Marx'ın savunduğu bir diğer kurum ise devlet bürokrasisinin dönüştürülmesi. Halktan ayrı olarak var olan bu elit profesyonel organ yerine, benzer şekilde geri çağırma kontrol mekanizmalarına tâbi olacak bu bürokrasinin büyük bir kısmının seçilmesiyle bir anlamda tam anlamıyla halkın kontrolü altına gireceğini düşünüyor. Sanırım bu, sosyal bir cumhuriyetin burjuva cumhuriyetinden ne kadar farklı olacağını düşündüğü hakkında bir fikir vermektedir.

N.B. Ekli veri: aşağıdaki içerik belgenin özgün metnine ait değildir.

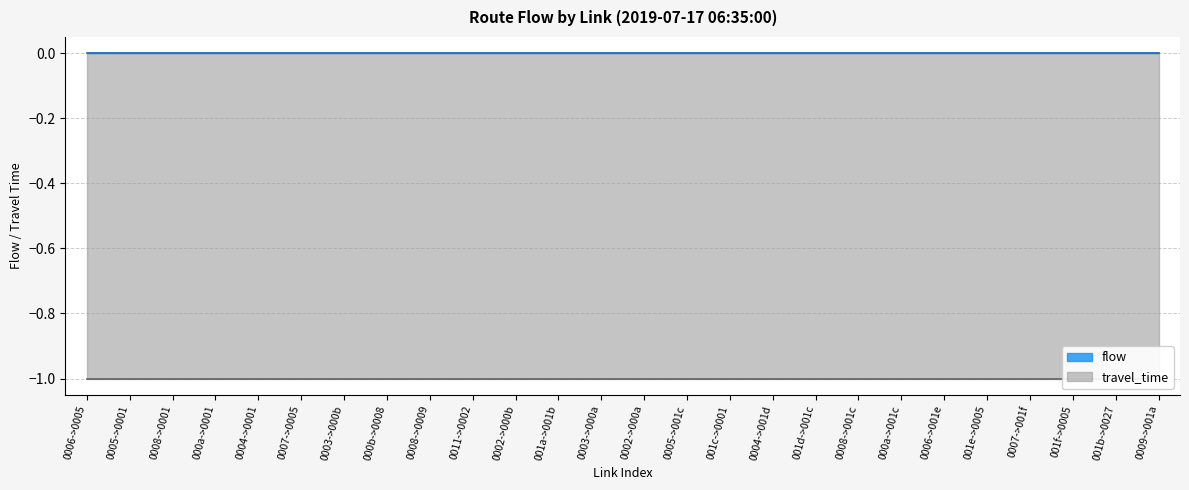

True or false: travel_time has more than 1 points higher than both neighbors.

False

Marx'ın argümanı, bugün demokrasi olarak adlandırdığımız şeyin, aslında demokrasinin çok daha liberal bir versiyonunun zaferi olduğunu gösterir: bir anlamda, evrensel oy hakkına olan cumhuriyetçi inancın, devletin ve temsilcilerinin bizim kontrolümüz dışında kaldığı, genel olarak liberal kalan bir yapıyla birleşimi.

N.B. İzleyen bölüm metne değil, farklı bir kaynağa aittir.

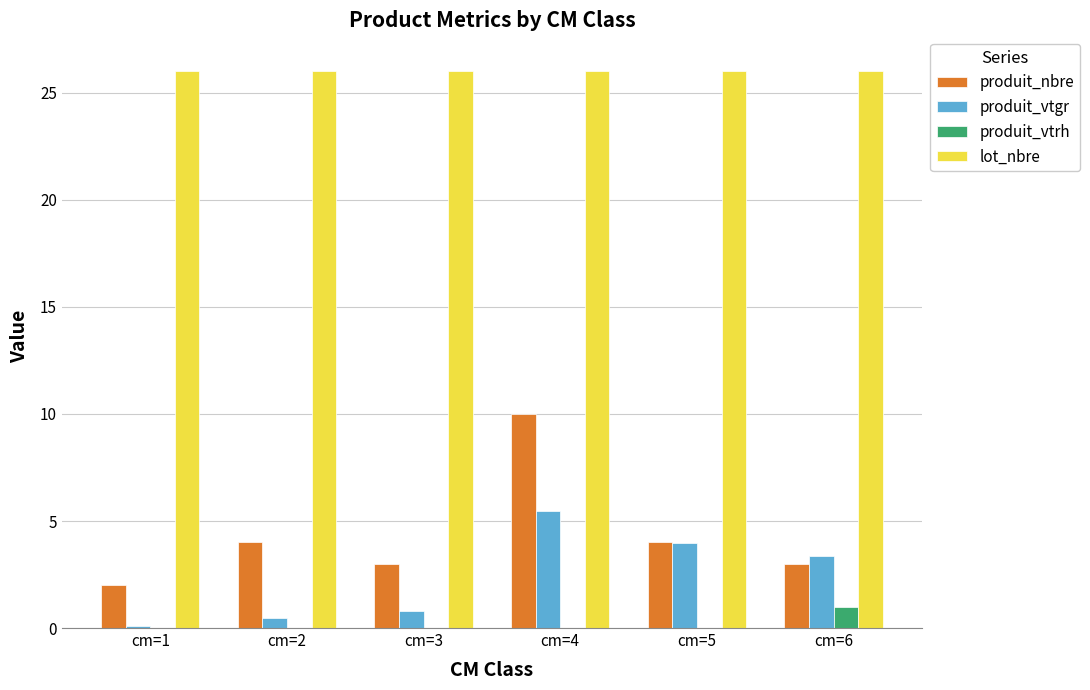

Reading right to left, transcribe all the data shown in this chart.

produit_nbre: cm=6=3.0	cm=5=4.0	cm=4=10.0	cm=3=3.0	cm=2=4.0	cm=1=2.0
produit_vtgr: cm=6=3.4	cm=5=4.0	cm=4=5.5	cm=3=0.8	cm=2=0.5	cm=1=0.1
produit_vtrh: cm=6=1.0	cm=5=0.0	cm=4=0.0	cm=3=0.0	cm=2=0.0	cm=1=0.0
lot_nbre: cm=6=26.0	cm=5=26.0	cm=4=26.0	cm=3=26.0	cm=2=26.0	cm=1=26.0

Kitabınız, çalışmanızdan çıkarılabilecek çeşitli kaynakları öneren bir ek bölümle sona eriyor. Bunu akılda tutarak, on dokuzuncu yüzyılda Marx ve cumhuriyetçilik üzerine bir çalışma, bugünün zorluklarına uygun bir sosyalizm vizyonunun formüle edilmesine nasıl katkıda bulunabilir?
B.L: Siyasetin bazen oldukça araçsal bir anlamda, sanki siyasi kurumların tasarımı önemli değilmiş ya da sosyalizme ulaşmak için geliştirdiğimiz siyasi kurumlar daha sonra gerçekten önemli değilmiş gibi düşünülmesi sosyalizm için kesinlikle bir sorun olmuştur. Marx'a cumhuriyetçilik üzerinden bakmanın sağlayacağını umduğum bir kaynak, siyasetin aslında toplumsal özgürleşmenin merkezinde yer aldığı içgörüsüdür.

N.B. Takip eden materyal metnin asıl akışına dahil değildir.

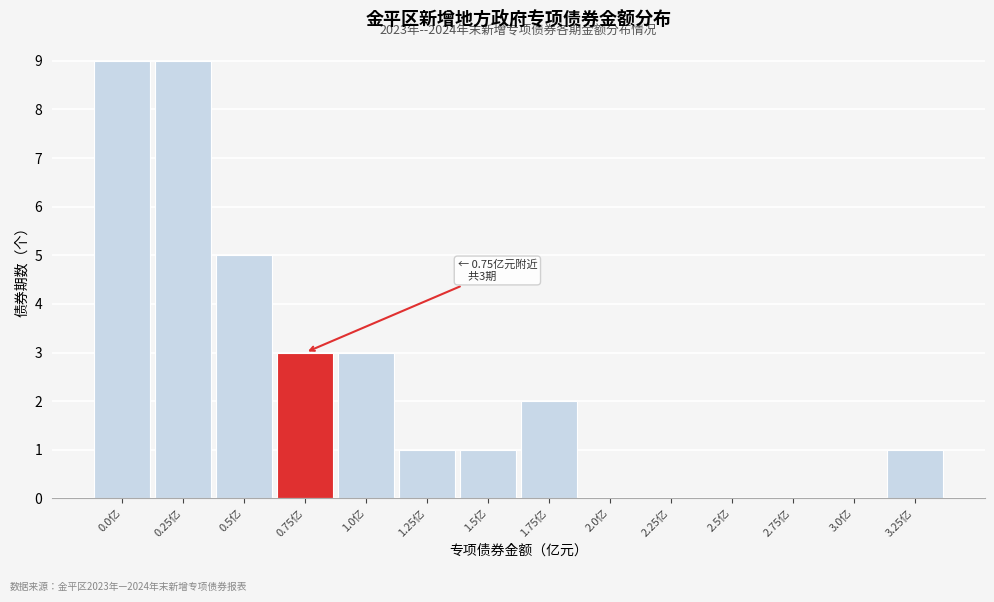

Reading right to left, extract all data points from this chart.

3.25亿=1	3.0亿=0	2.75亿=0	2.5亿=0	2.25亿=0	2.0亿=0	1.75亿=2	1.5亿=1	1.25亿=1	1.0亿=3	0.75亿=3	0.5亿=5	0.25亿=9	0.0亿=9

Kaynaklar açısından sağlamasını umduğum ikinci şey ise, bugün özgürlüğün ne anlama geldiği konusunda oldukça dar bir anlayışa sahip olduğumuzdur. Özgürlüğü genellikle müdahale etmeme özgürlüğü olarak düşünüyoruz; devlet ya da bir başkası bize müdahale etmediğinde özgür oluyoruz; bu fikir iş yerinde özgür olduğumuza inanmamızı kolaylaştırıyor çünkü sözde kimse bizi bu ilişkilere zorlamıyor. Bence kapitalizmin insanları neden özgür kılmadığını göstermek için kullanabileceğimiz daha ilginç bir özgürlük versiyonu var. Cumhuriyetçi özgürlüğün, özgürlükten ne anladığımızla ilgili önemli bir şeyi yakaladığını düşünüyorum: Birisi sizin üzerinizde keyfi bir güce sahip olduğunda, sizi aşağılayabildiğinde, size istediği gibi davranabildiğinde özgür değilizdir; dahası sadece böyle bir güce sahip olduğu gerçeği bile -ki bu gerçekten çok önemli bir cumhuriyetçi içgörüdür- sizi özgür biri olmaktan çıkarır. Bence bu, Marx'ın çoğunlukla ihmal edilmiş olan özgürlük anlayışının bir unsurudur.
Günümüzde muhafazakârların ve liberallerin özgürlüğün değeri hakkındaki konuşmalara yön vermesine bir bakıma izin verdik. Bence bu, sosyalistler olarak yeniden sahiplenmemiz gereken bir değer. Ve bunu yapacaksak, bence cumhuriyetçi özgürlük, özgürlükten ne anladığımızın bir parçası olmalıdır.
***
Not: Hugo de Camps Mora politik ekonomi ve iktisat sosyolojisi hakkında yazmaktadır. Halen Birkbeck'te turizme yönelik eleştirel yaklaşımlar üzerine araştırma yapmaktadır.
BRUNO LEIPOLD KİMDİR?
Bruno Leipold, Karl Marx'ın düşüncesi, cumhuriyetçi siyasi gelenek, demokrasi teorisi ve on dokuzuncu yüzyıl siyasi düşüncesi üzerine çalışmaktadır. Citizen Marx (Yurttaş Marx) (Princeton University Press, 2024) kitabının yazarı ve Radical Republicanism (Radikal Cumhuriyetçilik) (Oxford University Press, 2020) kitabının eş editörüdür. London School of Economics'e (LSE) gelmeden önce The New Institute, European University Institute ve Frankfurt Goethe Üniversitesi'nde post doktora çalışmalarında bulunmuş ve doktora derecesini Oxford Üniversitesi'nden almıştır.